El Dragón y la Polar

Es una noche de esas mediterráneas y tranquilas, sin tierra a la vista, con el rumor del agua fosforescente en la estela del barco y la silueta oscura del palo y las velas arriba, balanceándose despacio en el cielo lleno de miles de estrellas. Una de esas noches en que uno lamenta no fumar, porque apetece encender un cigarrillo recostado en la brazola, junto al timón, con tres horas por delante hasta que termine la guardia, el resplandor del compás iluminando débilmente Este-Sudeste y, a lo lejos, las luces de un mercante cuyo rumbo te ha tenido un rato pegado al radar y que por fin se aleja dejándote libre de peligro y con todo el mar, el cielo y las estrellas para ti solo.

Es una noche de ésas, cuando llevas embarcado cinco egoístas días que parecen veinte y las cosas de tierra parecen quedar tan lejos que te importan un carajo; y te das cuenta de que hace un siglo que no oyes tertulias radiofónicas, ni lees un periódico, ni ves la tele, ni te hablan de política, ni de corrupción, ni te dicen mireusté, y la vida continúa su curso y no pasa absolutamente nada y te preguntas, qué remedio, en qué diablos se equivocó la Humanidad. En qué maldita trampa caímos todos, o nos hicieron caer, y quién fue el primer hijo de la gran puta que cobró por ello.

Es una noche de ésas, y bajas y te haces un café. Después subes de la camareta con la taza de metal caliente entre las manos, y entre sorbo y sorbo miras hacia popa y ves, por la aleta, la Osa Mayor; así que por instinto trazas una línea imaginaria de Merak a Dubhé y allá arriba encuentras la Osa Menor y la Polar, inmutable desde hace tres mil años.
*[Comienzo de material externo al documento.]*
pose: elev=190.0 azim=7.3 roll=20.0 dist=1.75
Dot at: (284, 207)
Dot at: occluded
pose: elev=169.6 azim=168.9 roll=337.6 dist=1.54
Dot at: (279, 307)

Y casi crees en Dios cuando observas todas aquellas luces, y planetas, y soles girando lentamente allá arriba, en la bóveda oscura y luminosa que se despliega sobre el lento balanceo del palo y la mancha clara de la vela. El gigante Orión persigue al Toro, con Betelgeuse brillando en el hombro del Cazador. Aún puedes observar hacia el oeste la cabellera de Berenice, y Altair brilla en la constelación del Águila, que en esta época del año vuela hacia arriba. Si fuerzas la vista, hasta puedes distinguir junto a ella al Cisne volando a la derecha mientras, debajo, nada la figura pequeña y hermosa del Delfín. Y entre las dos Osas, el Dragón, que hace 5.000 años era la estrella polar que adoraban los egipcios y que —su ciclo es de 25.800 años— dentro de 22.800 sustituirá otra vez a la Polar y señalará el norte geográfico.
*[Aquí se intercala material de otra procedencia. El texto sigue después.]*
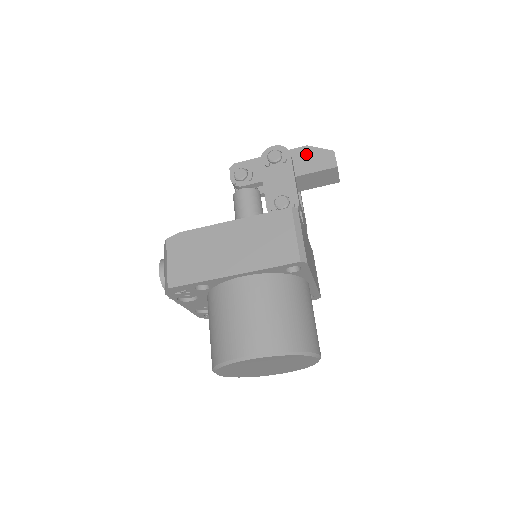
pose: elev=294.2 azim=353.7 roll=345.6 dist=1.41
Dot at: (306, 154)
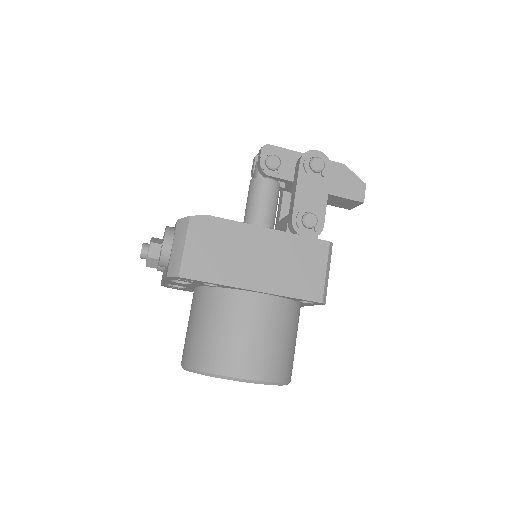
Dot at: (341, 173)
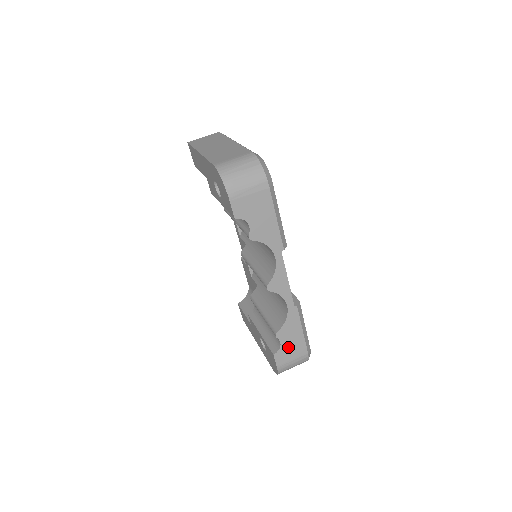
Y es así, en tu cuarto de guardia, mirando ese cielo en apariencia impasible que parece burlarse de tantas cosas de aquí abajo, cuando recuerdas que la luz recorre 300.000 kilómetros por segundo y que Altair, por ejemplo, a la que miras en este momento, es una luz que salió de ella hace dieciséis años, y que tal vez a estas horas haya estallado en el espacio y ya no exista, y sin embargo aún seguirás viéndola allá arriba durante unos cuantos años más. Y vuelves los ojos a tu estrella maestra, la Polar, cuya distancia es de 470 años luz, y caes en la cuenta de que estás calculando tu rumbo y posición por la luz que salió de una estrella a principios del siglo XVI, y que ha tardado casi cinco siglos en llegar hasta ti. Como un fantasma que saliera de la tumba para guiarte en la noche.

Entonces sientes un vértigo singular, pues comprendes que nada garantiza que cuanto ves allá arriba exista todavía, y que tal vez en este momento infinidad de cosas, de soles y planetas hayan cambiado, estén muertos o hayan nacido otros nuevos. Y en ese vasto Universo te parecen ridículos esos 150 cochambrosos millones de kilómetros que separan la Tierra del Sol —Plutón, sin ir más lejos, está a 5.900 millones— en nuestro mezquino sistemita solar. Y piensas que, a lo mejor, cuando dentro de esos 22.800 años que faltan para el relevo, el Dragón sustituya a la Polar en el norte, es muy posible que esa estrella marque la latitud cero sobre un planeta muerto que siga girando silenciosamente, ya desprovisto de vida, en la soledad del espacio infinito.

Así que bebes otro sorbo de café y te dices: hay que ver. Tantos siglos, tantos miles de millones de años con todo ese tinglado girando allá arriba, y aquí nos creemos alguien porque hemos conseguido pudrir y llenar de tumbas prematuras, y de plástico, y de mierda, nuestro minúsculo trocito de firmamento en unas pocas centurias de nada. Y a todo esto, pendientes de que un tal Felipe González dimita o no dimita, de que se nos lleve el coche la grúa, o del bikini que —hay que joderse— estrena este año Ana Obregón. Ignoro si habrá vida inteligente allá arriba; pero como la haya y nos miren por un telescopio, tienen que estar partiéndose de risa.